Questa pagina è stata trascritta e formattata, ma deve essere riletta. |
— 202 — |
«Dei dugento sessantaquattro papi che lo hanno preceduto nei musaici della basilica ostiense, Pio IX fu l’unico nel voler conservare sulla sedia di San Pietro le abitudini del gentiluomo. Gentiluomo di provincia, se volete, ma tenace nel conservare il lusso e le agiatezze delle nostre case patrizie che aveva avuto agio di vedere ed intelligenza per apprezzare nella sua prima carriera ecclesiastica.
«In primo luogo volle le dimore pontificie tanto urbane che suburbane fossero ripulite e divise in maniera più igienica ed adatta alla necessità di una vita decente. Salvo le anticamere e la sala di udienza, che rispetto forse alla dignità di vicario di Cristo, lasciò vaste, nude e maestose, il suo appartamento privato era formato di ambienti mezzani ben dipinti, riccamente arredati e con oggetti di arte. Al Vaticano era aggiunta la sua biblioteca con libri ben legati; al Quirinale la sala del biliardo ed a Castelgandolfo pregevoli serie di piatti raffaelleschi. Una parte ne lasciò vendere Leone XIII che poscia, mi sembra, riscattasse dalle mani del duca della Verdura.
«I suoi antecessori della Genga, Castiglione e Cappellari vissero con vergognosa incuria. Leone XII, nell’ultimo anno della sua vita, volle che gli cambiassero il letto di legno nel letto di ferro che allora allora erano venuti in uso.
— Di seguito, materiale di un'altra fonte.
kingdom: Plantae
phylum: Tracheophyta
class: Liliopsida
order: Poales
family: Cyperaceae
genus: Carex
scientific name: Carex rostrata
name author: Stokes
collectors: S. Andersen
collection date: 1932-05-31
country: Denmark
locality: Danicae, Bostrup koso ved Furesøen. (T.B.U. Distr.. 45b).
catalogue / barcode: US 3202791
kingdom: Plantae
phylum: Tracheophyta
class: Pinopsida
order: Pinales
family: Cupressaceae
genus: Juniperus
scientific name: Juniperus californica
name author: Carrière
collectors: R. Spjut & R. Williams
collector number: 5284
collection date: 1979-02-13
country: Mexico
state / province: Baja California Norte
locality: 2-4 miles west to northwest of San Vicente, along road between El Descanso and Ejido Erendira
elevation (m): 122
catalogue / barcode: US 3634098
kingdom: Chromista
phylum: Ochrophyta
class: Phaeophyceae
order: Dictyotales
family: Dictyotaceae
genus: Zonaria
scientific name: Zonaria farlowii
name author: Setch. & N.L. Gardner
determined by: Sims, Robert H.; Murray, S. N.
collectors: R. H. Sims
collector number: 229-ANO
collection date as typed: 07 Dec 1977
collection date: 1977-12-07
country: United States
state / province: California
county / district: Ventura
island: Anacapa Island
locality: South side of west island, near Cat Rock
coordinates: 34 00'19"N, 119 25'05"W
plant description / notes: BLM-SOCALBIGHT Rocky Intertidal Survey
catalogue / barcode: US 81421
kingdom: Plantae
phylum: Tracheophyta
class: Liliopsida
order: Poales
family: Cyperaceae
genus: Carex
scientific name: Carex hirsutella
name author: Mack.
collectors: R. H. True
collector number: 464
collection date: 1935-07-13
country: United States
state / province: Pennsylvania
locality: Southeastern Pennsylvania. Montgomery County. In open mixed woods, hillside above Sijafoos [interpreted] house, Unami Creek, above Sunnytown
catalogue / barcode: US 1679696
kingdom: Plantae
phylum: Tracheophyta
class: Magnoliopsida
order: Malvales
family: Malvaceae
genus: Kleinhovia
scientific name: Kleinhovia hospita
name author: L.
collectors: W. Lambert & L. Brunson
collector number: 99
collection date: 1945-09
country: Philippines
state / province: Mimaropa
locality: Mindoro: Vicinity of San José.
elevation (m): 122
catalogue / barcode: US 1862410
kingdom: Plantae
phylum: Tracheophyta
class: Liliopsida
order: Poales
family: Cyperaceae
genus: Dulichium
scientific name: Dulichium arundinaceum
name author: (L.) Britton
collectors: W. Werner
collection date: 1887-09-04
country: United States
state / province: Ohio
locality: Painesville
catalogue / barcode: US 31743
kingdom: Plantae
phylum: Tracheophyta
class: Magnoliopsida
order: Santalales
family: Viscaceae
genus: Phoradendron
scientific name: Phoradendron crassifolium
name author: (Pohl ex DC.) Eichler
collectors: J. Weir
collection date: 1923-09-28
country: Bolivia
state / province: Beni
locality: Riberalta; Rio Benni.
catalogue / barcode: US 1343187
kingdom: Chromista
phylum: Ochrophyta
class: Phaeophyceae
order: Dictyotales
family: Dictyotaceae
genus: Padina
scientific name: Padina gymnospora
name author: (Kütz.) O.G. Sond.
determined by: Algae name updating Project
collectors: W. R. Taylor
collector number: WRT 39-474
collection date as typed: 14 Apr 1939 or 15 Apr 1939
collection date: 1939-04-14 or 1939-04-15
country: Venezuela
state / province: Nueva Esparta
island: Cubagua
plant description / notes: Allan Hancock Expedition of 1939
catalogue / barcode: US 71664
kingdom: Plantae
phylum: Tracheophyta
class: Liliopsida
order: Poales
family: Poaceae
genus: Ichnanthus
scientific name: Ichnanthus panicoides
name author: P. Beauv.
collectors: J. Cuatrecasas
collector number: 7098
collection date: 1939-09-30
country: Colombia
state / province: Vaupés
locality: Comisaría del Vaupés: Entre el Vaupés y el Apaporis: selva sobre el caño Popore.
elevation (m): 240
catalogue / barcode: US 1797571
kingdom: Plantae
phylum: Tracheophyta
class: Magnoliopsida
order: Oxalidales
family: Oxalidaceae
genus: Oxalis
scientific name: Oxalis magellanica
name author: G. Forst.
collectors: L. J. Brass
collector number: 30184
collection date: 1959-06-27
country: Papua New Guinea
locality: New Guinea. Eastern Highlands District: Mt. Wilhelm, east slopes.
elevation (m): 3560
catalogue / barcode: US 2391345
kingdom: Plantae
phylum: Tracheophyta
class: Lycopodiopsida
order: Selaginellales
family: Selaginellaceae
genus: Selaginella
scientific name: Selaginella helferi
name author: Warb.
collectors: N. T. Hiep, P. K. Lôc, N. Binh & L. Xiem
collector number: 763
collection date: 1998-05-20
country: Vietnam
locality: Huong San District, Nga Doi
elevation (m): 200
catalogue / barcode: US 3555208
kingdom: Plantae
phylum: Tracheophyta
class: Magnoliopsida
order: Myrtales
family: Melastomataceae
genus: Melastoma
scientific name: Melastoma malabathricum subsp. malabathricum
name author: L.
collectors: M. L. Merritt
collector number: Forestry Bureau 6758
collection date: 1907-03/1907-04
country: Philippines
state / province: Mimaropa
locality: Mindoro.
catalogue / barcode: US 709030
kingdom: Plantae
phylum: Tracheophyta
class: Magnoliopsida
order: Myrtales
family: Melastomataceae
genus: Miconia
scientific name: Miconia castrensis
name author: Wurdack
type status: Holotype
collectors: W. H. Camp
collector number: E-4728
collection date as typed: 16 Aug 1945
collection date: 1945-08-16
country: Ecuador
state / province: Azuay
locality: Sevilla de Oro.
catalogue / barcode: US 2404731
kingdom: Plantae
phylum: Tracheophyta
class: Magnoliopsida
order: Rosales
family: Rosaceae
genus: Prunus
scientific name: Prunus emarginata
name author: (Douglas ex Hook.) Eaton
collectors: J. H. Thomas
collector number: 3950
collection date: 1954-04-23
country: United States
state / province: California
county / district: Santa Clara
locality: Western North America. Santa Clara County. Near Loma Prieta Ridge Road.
Glielo fece il meccanico Pietro Rambelli; e, nel ritirare il letto del papa, lo trovò così pieno d’insetti da doverlo distruggere col fuoco. Il cardinale camerlengo Sisto Riario Sforza quando, accompagnato dai chierici della Camera apostolica e dai due segretarii cancellieri, si recò presso il letto di Gregorio XVI per estendere il rogito di decesso, ne ritrovo il cadavere in un sudiciume indescrivibile.
«Pio IX al contrario dispose che così al Quirinale che al Vaticano la sua stanza da letto fosse seguita da una stanza da toletta e da un’altra da bagno. A Castelgandolfo lasciò che la cappella succedesse immediatamente la stanza da letto perché colà si tratteneva pochi giorni; ad Anzio prendeva i bagni di mare in vasca mobile. Il suo letto, circondato da tende ricamate, che sostenevano quattro aste di ferro terminanti col suo stemma di metallo dorato, aveva due materassi, uno di piume e l’altro di crino. Le coperte e le lenzuola erano finissime. Voleva fornita di cosmetici, di rasoi e saponi inglesi e persino di graziosi vasi di porcellana d’Inghilterra. Le cattive lingue dicevano: il papa si trucca come una ballerina; ed in fondo non avevano torti. Secondo la figura che nel momento doveva rappresentare, ravvivava il vermiglio delle labbra o si toccava le guancie col belletto. Notate questo anche sulle monete. Dal primo giorno del papato sino alla tardissima età i capelli sulla fronte hanno continuamente presentata la stessa piega. Fu intollerante alla dentiera artificiale.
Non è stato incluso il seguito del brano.